Tuesday, October 07, 2014

Tuesday, Tome - A Place in Time

My wife and I took a little road trip last Friday to New Ulm, MN. We toured the Schell's Brewery, visited the Wanda Gág House, watched the Glockenspiel Clock sound off, ate at the Kaiserhoff, and took in some of the Oktoberfest celebration. Thanks to our friends, Einer and Sandy, for letting us stay with them.

On the way home we stopped by Schmidts Meat Market in Nicollet and picked up a little smoked cheese and sausage. While driving along the beautiful Minnesota River Valley, Cheri read a short story aloud from Wendell Berry's A Place in Time. The story was a perfect fit for the small town trip and mid-western history all around us.

The particular story she read was titled, "The Requirement," and it gives one old-timer's personal account of the passing of his lifelong friend, a character nicknamed "Big." As always, Wendell Berry is able to see the profound in the prosaic. He describes the everyday struggles and events of life and discovers within them the bigger story of what it means to be human.

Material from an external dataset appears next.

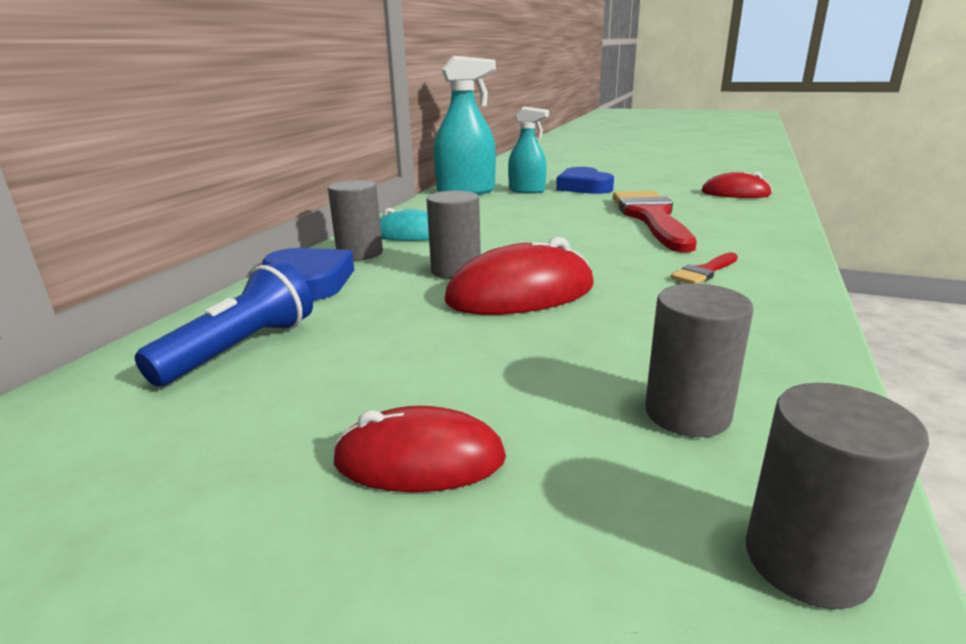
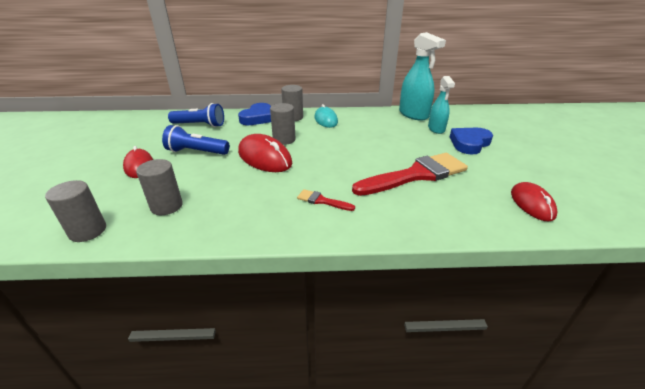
camera: 65 degrees right, 10 degrees up
none -> blue flashlight [162,125,229,155]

The day that was going to be the day Big died I went over there first thing in the morning, as soon as we finished up at the barn and ate breakfast. It was a fine morning, cold and bright, the sky blue and endless right down to the horizon, and everything below shining with frost. We had finished with the hog-killing the day before, and I was bringing some fresh spareribs and tenderloin, thinking they might tempt Big to eat. Until then Big and Annie May both were talking like he was going to get well. 

But that morning things had changed. I could feel it as soon as I stepped in through the kitchen door...

From the Publisher:
For more than fifty years, Wendell Berry has been telling us stories about Port William, a mythical town on the banks of the Kentucky River, populated over the years by a cast of unforgettable characters living in a single place over a long time. In this new collection, the author’s first piece of new fiction since the publication of Andy Catlett in 2006, the stories date’s range from 1864, when Rebecca Dawe finds herself in her own reflection at the end of the Civil War, to one from 1991 when Grover Gibbs’ widow, Beulah, attends the auction as her home place is offered for sale.

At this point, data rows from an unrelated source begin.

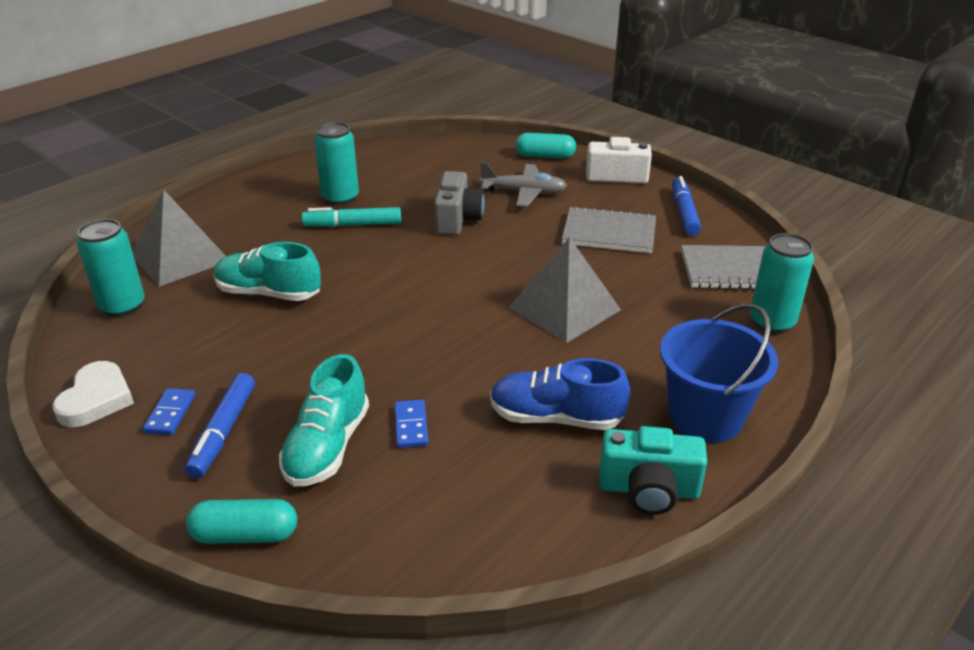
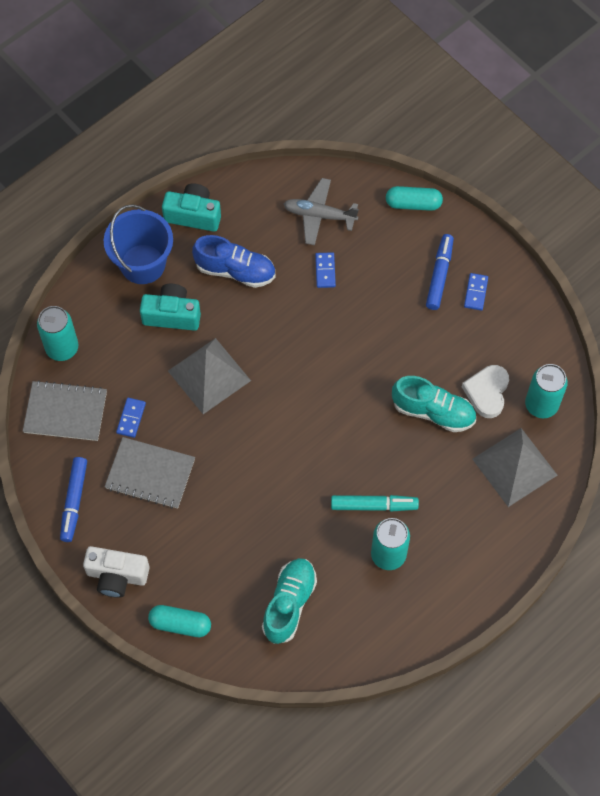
camera: 175 degrees left, 30 degrees up
white heart [52,361,134,427] -> white heart moved to [462,365,509,418]
turquoise shoe [279,354,369,486] -> turquoise shoe moved to [262,558,317,644]
grey camera [434,171,485,235] -> none
grey plane [480,162,567,207] -> grey plane moved to [284,178,359,245]
none -> blue domino [116,398,146,438]
none -> turquoise camera [140,284,201,331]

It feels as if the entire membership, all the Catletts, Burley Coulter, Elton Penn, the Rowanberrys, Laura Milby, the preacher’s wife, Kate Helen Branch, Andy’s dog, Mike, nearly everyone returns with a story or two, to fill in the gaps in this long tale. Those just now joining the Membership will be charmed. Those who’ve attended before will be enriched.

The story of the community of Port William is one of the great works in American literature. Published in the author’s 78th year, this collection, the tenth volume in the series, is the perfect occasion to celebrate his huge achievement.